Para que os hagáis, queridos niños, una idea de la preparación informática que corría por aquellos días y aquellos lugares os contaré que uno de ellos, desde luego con aún menos conocimientos del idioma de Milton que de informática llegó a traducir en una hojita de instrucciones que nos pasó la expresión inglesa "to in-put" por la española "imputar" con lo que resultaba que, en su momento, había que "imputarles las notas a los alumnos". ¡Grandioso!
El aparato pronto empezó a trabajar con más o menos dificultades para los empleados de Secretaría.
Pero esa no era la prueba de fuego de aquella máquina ni la principal utilidad para el cuerpo de profesores e inspectores ya que la maravillosa máquina iba a ocuparse también ¡de las notas semanales!
No tengo que recordaros la importancia capital de los boletines de notas en nuestro Centro. Suponían el orden por el que se regía el universo tanto para vosotros, angelitos, como para los que nos ocupábamos de vuestro cuidado y doma.
La importancia de los boletines radicaba en que, una vez en vuestro poder servían para poder salir del colegio y a los que en el formato antiguo, que consistía en una larga tira de papel con las calificaciones, sabíais falsificar con métodos artesanales y un instrumental que se reducía al borrador de la pizarra, cola blanca y un rotulador negro.

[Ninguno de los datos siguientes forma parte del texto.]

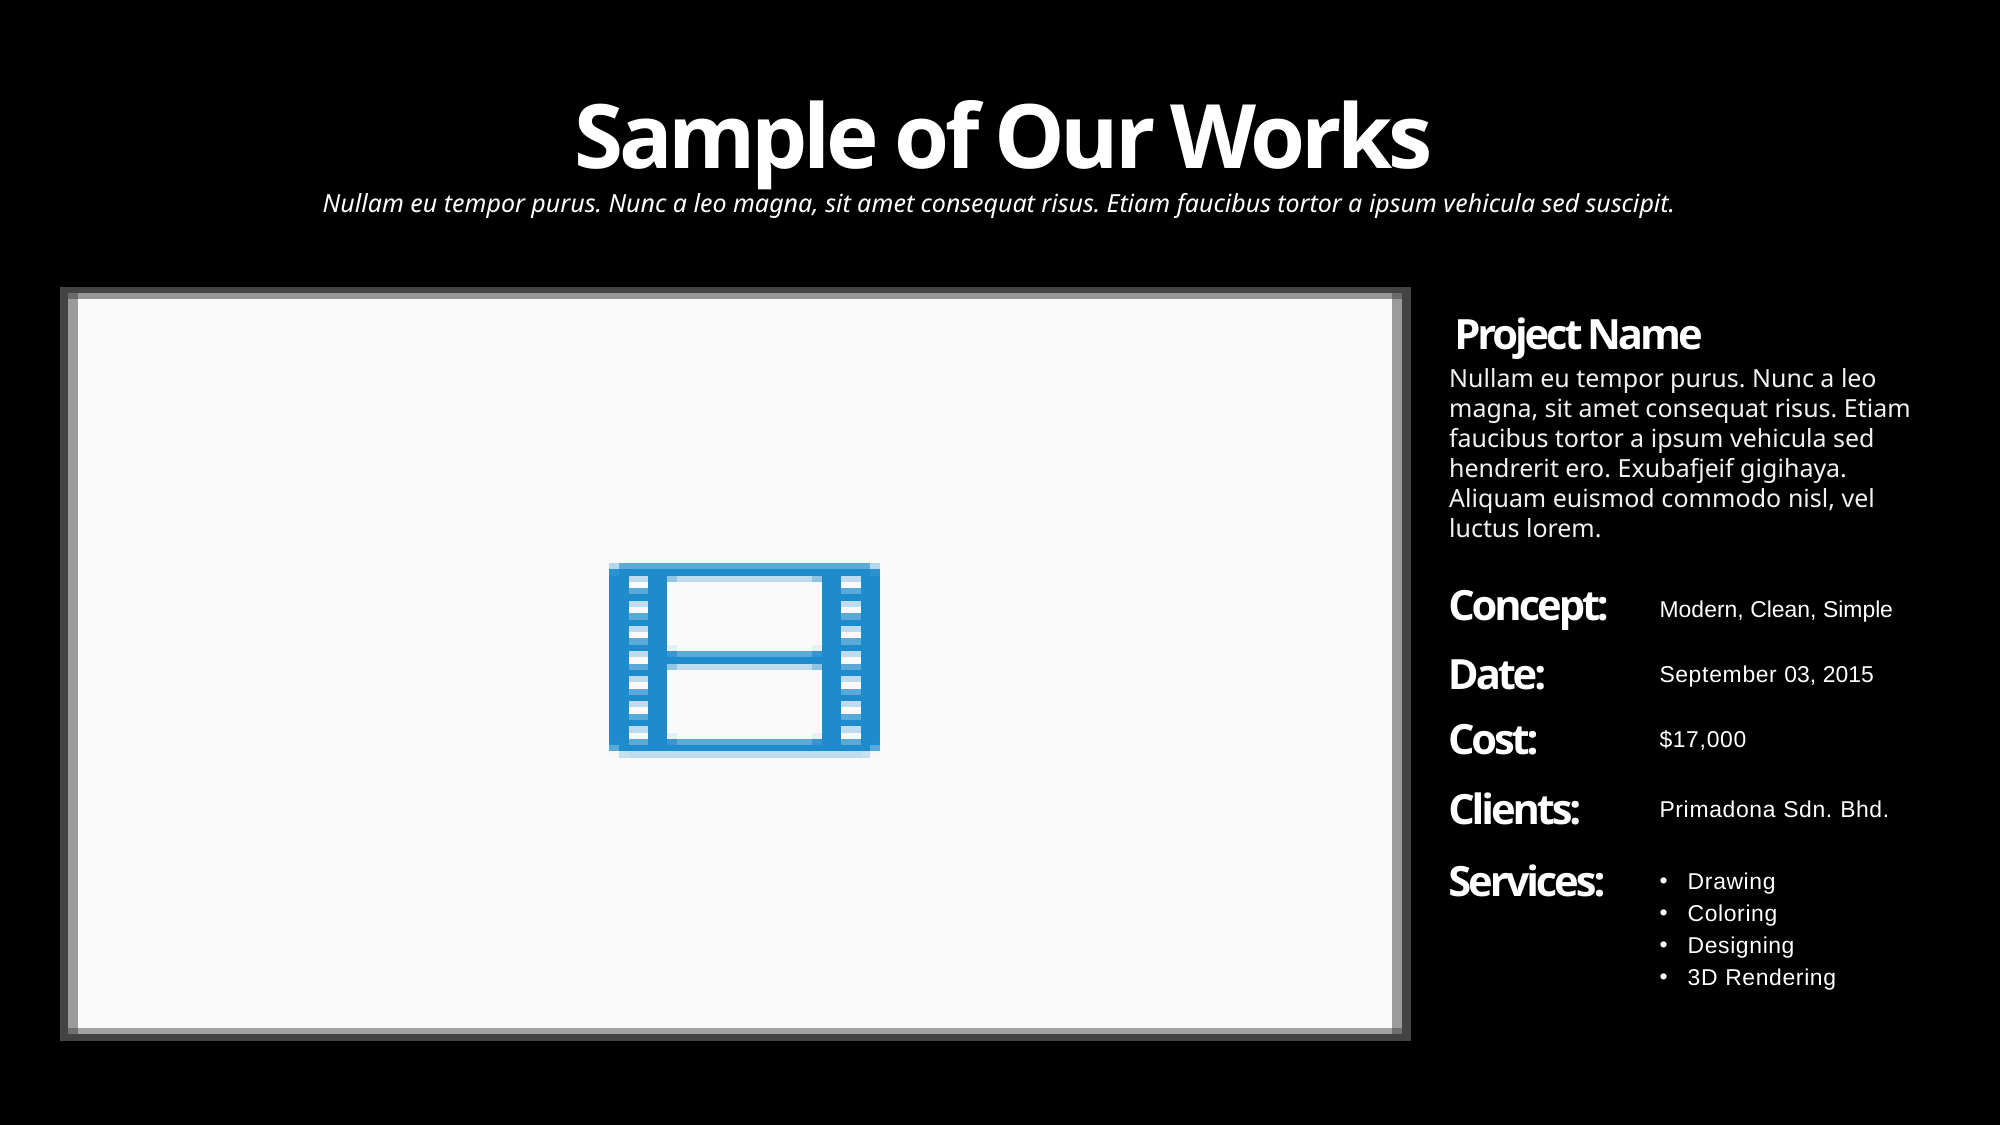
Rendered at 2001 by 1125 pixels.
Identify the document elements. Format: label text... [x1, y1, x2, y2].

text_box September 03, 2015 [1644, 652, 1891, 697]
text_box Drawing Coloring Designing 3D Rendering [1644, 859, 1908, 1049]
text_box Cost: [1433, 705, 1554, 770]
text_box Nullam eu tempor purus. Nunc a leo magna, sit amet consequat risus. Etiam faucibus tortor a ipsum vehicula sed suscipit. [123, 182, 1884, 223]
text_box Clients: [1433, 775, 1597, 840]
text_box Project Name [1439, 300, 1718, 366]
text_box Sample of Our Works [563, 74, 1444, 182]
text_box Services: [1433, 847, 1621, 913]
text_box Concept: [1433, 571, 1624, 637]
text_box Date: [1433, 640, 1562, 706]
text_box Modern, Clean, Simple [1644, 586, 1933, 631]
text_box Nullam eu tempor purus. Nunc a leo magna, sit amet consequat risus. Etiam faucibus tortor a ipsum vehicula sed hendrerit ero. Exubafjeif gigihaya. Aliquam euismod commodo nisl, vel luctus lorem. [1434, 355, 1933, 602]
text_box Primadona Sdn. Bhd. [1644, 787, 1908, 832]
text_box $17,000 [1644, 717, 1891, 762]
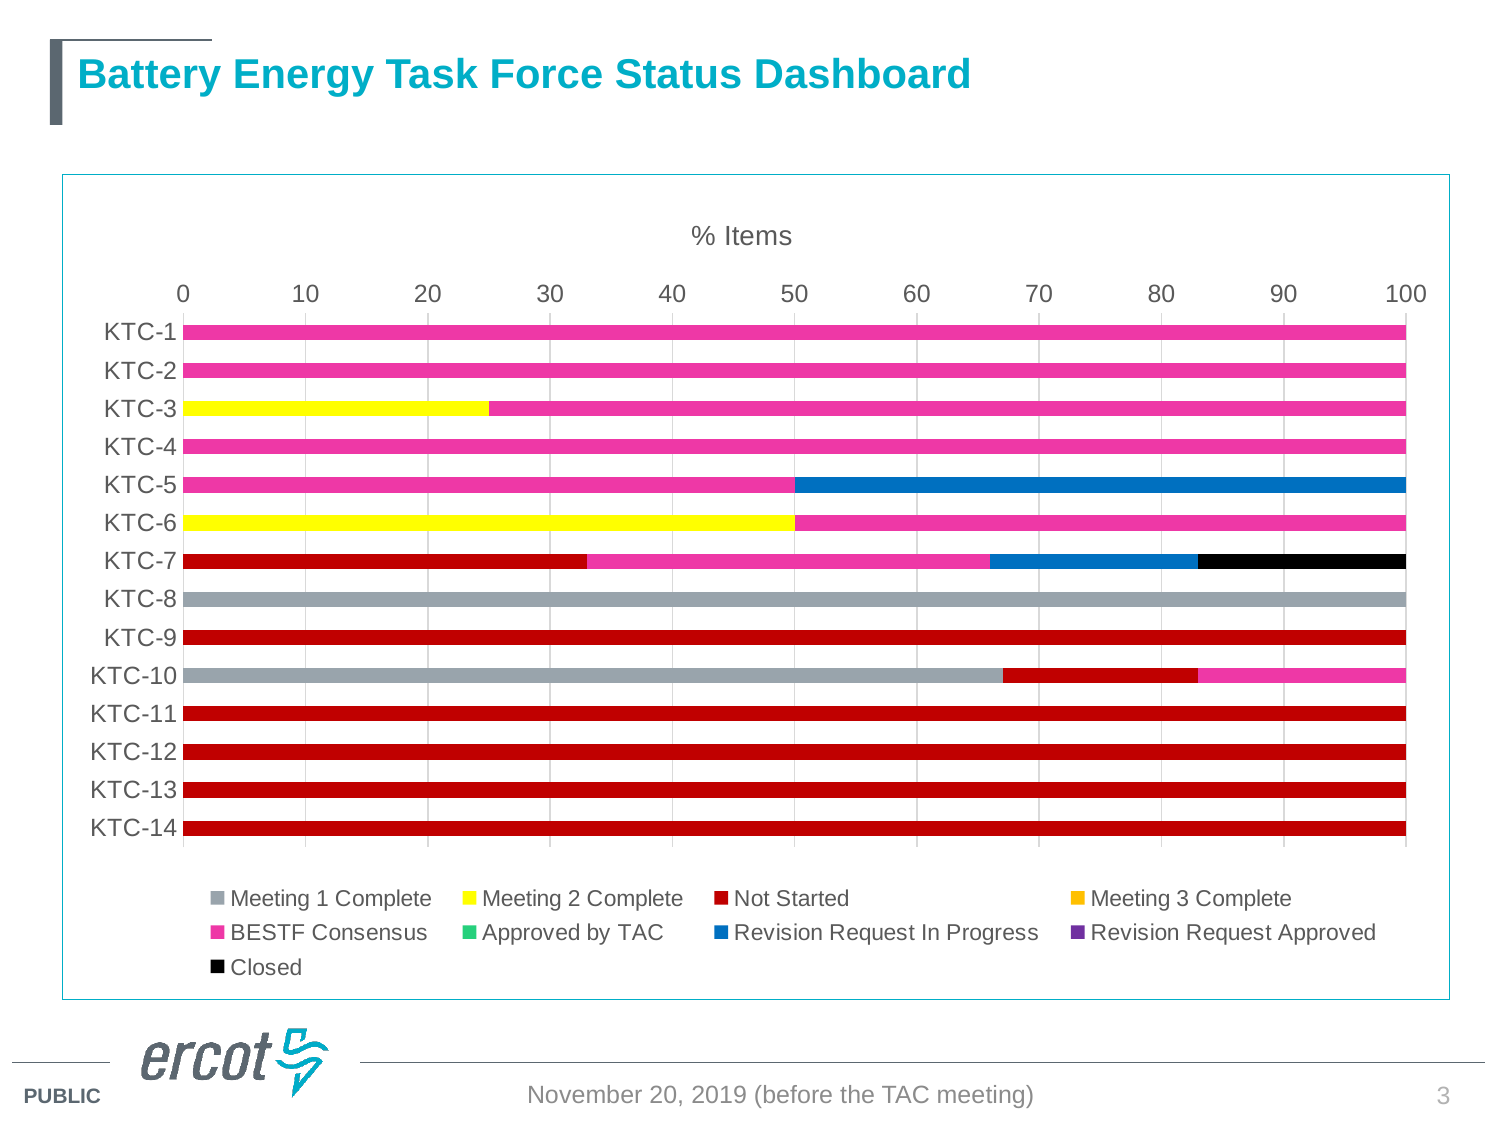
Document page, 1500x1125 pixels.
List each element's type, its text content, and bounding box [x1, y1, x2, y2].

slide_number 3 [1400, 1076, 1488, 1113]
title Battery Energy Task Force Status Dashboard [62, 39, 1450, 125]
footer November 20, 2019 (before the TAC meeting) [450, 1074, 1113, 1113]
chart [62, 174, 1451, 1001]
picture [137, 1024, 332, 1100]
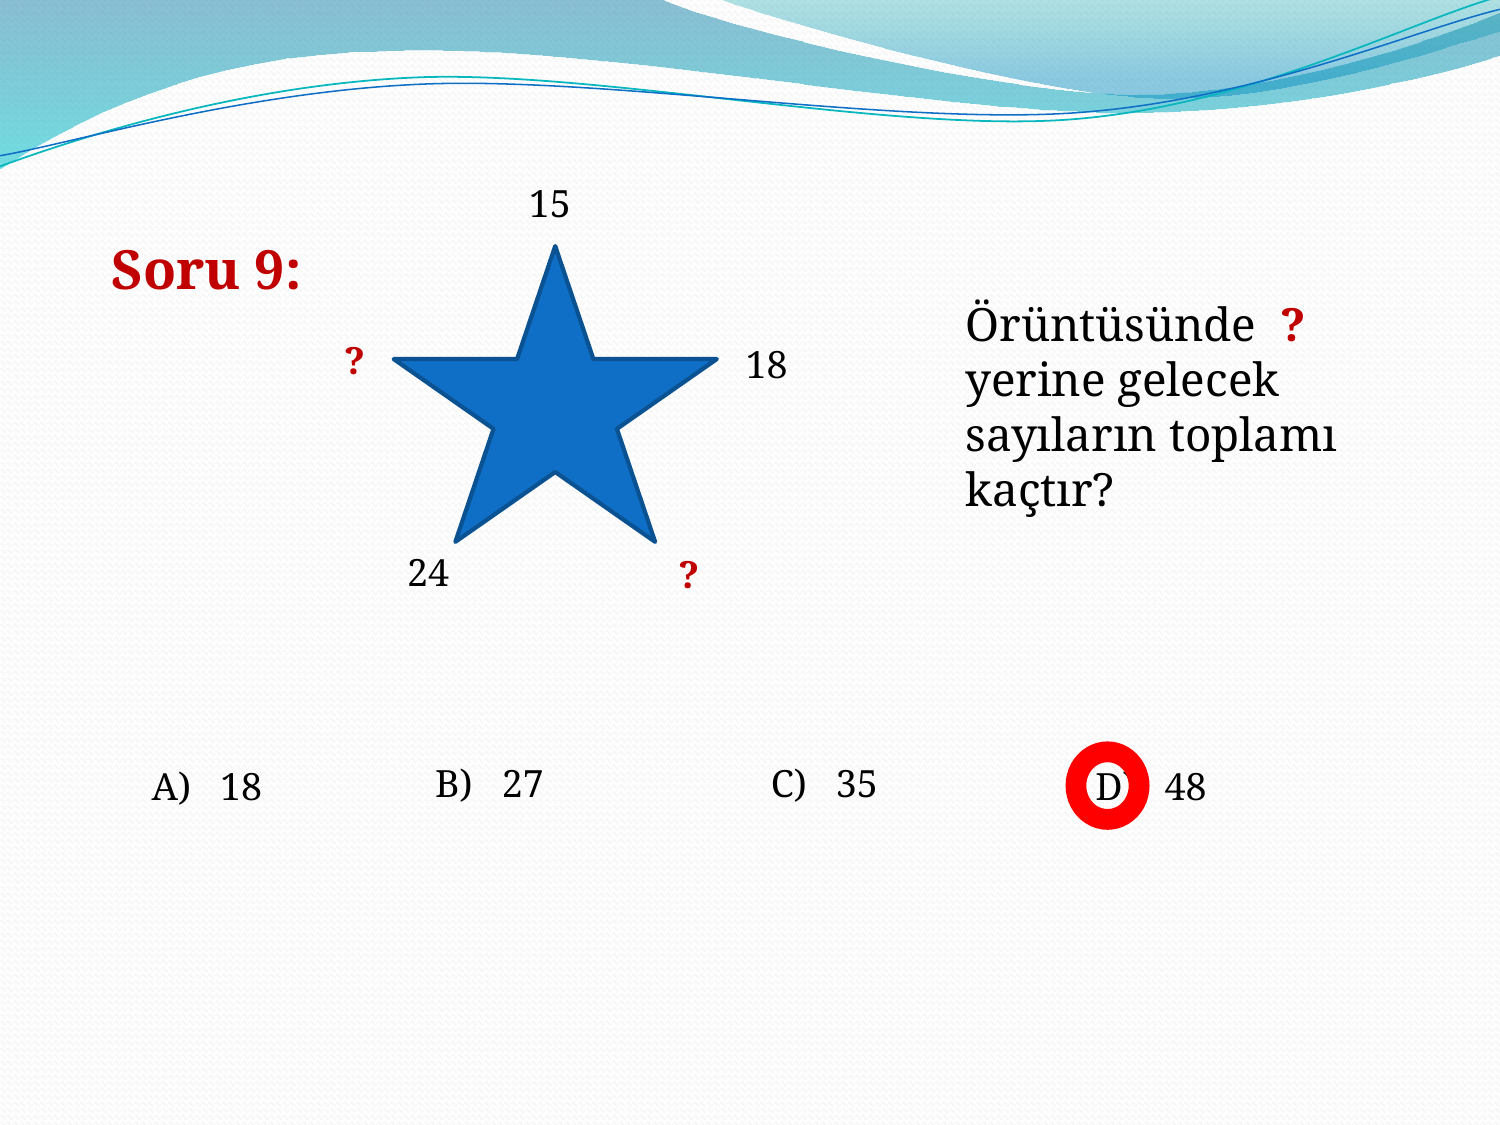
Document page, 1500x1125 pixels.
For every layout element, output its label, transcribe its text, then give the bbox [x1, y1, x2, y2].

text_box B) 27 [420, 752, 559, 813]
text_box 15 [513, 172, 586, 233]
text_box D) 48 [1139, 755, 1222, 816]
text_box ? [329, 329, 383, 389]
list Soru 9: [96, 228, 1019, 750]
text_box C) 35 [756, 752, 893, 813]
text_box D) 48 [1087, 763, 1128, 808]
text_box Örüntüsünde ? yerine gelecek sayıların toplamı kaçtır? [950, 288, 1436, 524]
text_box [1065, 741, 1150, 830]
text_box 24 [392, 541, 464, 602]
text_box ? [663, 543, 717, 604]
text_box A) 18 [136, 755, 278, 816]
text_box [391, 243, 719, 544]
text_box 18 [730, 333, 803, 394]
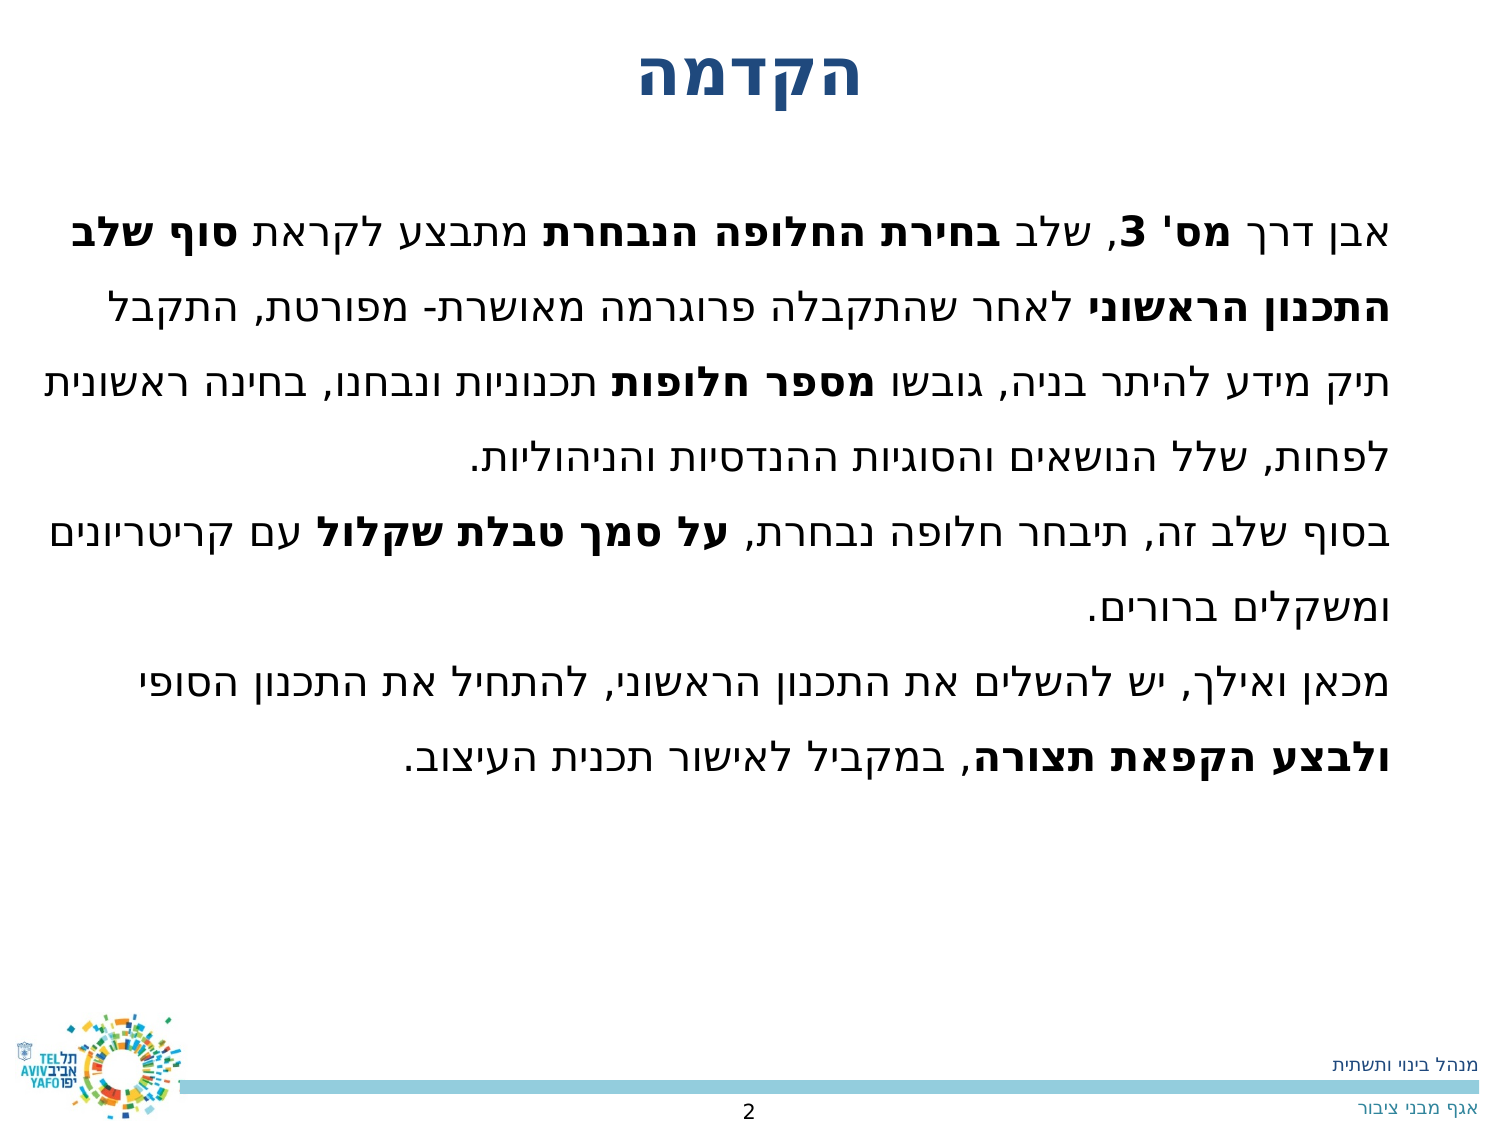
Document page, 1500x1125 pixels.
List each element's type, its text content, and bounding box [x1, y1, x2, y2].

text_box אבן דרך מס' 3, שלב בחירת החלופה הנבחרת מתבצע לקראת סוף שלב התכנון הראשוני לאחר שהתקבלה פרוגרמה מאושרת- מפורטת, התקבל תיק מידע להיתר בניה, גובשו מספר חלופות תכנוניות ונבחנו, בחינה ראשונית לפחות, שלל הנושאים והסוגיות ההנדסיות והניהוליות. בסוף שלב זה, תיבחר חלופה נבחרת, על סמך טבלת שקלול עם קריטריונים ומשקלים ברורים. מכאן ואילך, יש להשלים את התכנון הראשוני, להתחיל את התכנון הסופי ולבצע הקפאת תצורה, במקביל לאישור תכנית העיצוב. [26, 172, 1482, 788]
text_box הקדמה [487, 16, 1013, 121]
picture [15, 1012, 188, 1121]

Pero aún más importante para el Centro era el Listado de Notas, esto es, una relación nominal de los alumnos, ordenada por cursos y con las observaciones pertinentes referidas al fin de semana.
Esta relación, en poder del Conserje desde el jueves, servía para contestar a vuestros padres y advertirles de si podrían seguir libres de niños durante el fin de semana, o no. Los papás llamaban por teléfono y el Conserje les decía en qué situación se encontraba el correspondiente vástago.
También servía para organizar el colegio de viernes a domingo (comedores, estudios, horarios de inspectores, etc.)
De modo que, repito, el listado era fundamental.
No quiero ponerme más pesado (aún) y vamos al atroz suceso que me he propuesto relatar.
Llegó el día, creo que a finales de Marzo de 1974 en el que la máquina, los bisoños informáticos y en general todo el colegio se enfrentaban al futuro.
Después de mil fatigas, errores, correcciones, y trabajos la máquina estaba dispuesta para trabajar y sacó en primer lugar el célebre listado.
¡Con espantosos resultados!
Aquello estaba lleno de errores, había alumnos que aparecían en dos o tres cursos, había cientos de errores en las notas, los nombres de las asignaturas no coincidían y, lo peor de todo, había alumnos que no aparecían en ninguna lista.
En lenguaje coloquial empezamos a decir que a esos alumnos se los "había comido" la máquina. Y esa expresión se puso en marcha entre el personal, incluyendo a Juanito, el conserje.
En esto que llegó la hora de las llamadas de los padres. Sonó el teléfono, Juanito lo atendió y después de escuchar el nombre del alumno por el que preguntaba su señora madre, dijo, con su gracejo característico:
"-Ay, señora, no le puedo decir nada porque a su hijo se lo ha comido la máquina."
Cuentan testigos fidedignos que a través del auricular se pudo escuchar el grito desgarrador de la anonadada madre:
"-¡Ay por Dios, ¿Cómo que se ha comido una máquina a mi niño?"
Según me aseguraron después fuentes muy autorizadas la señora requirió asistencia facultativa.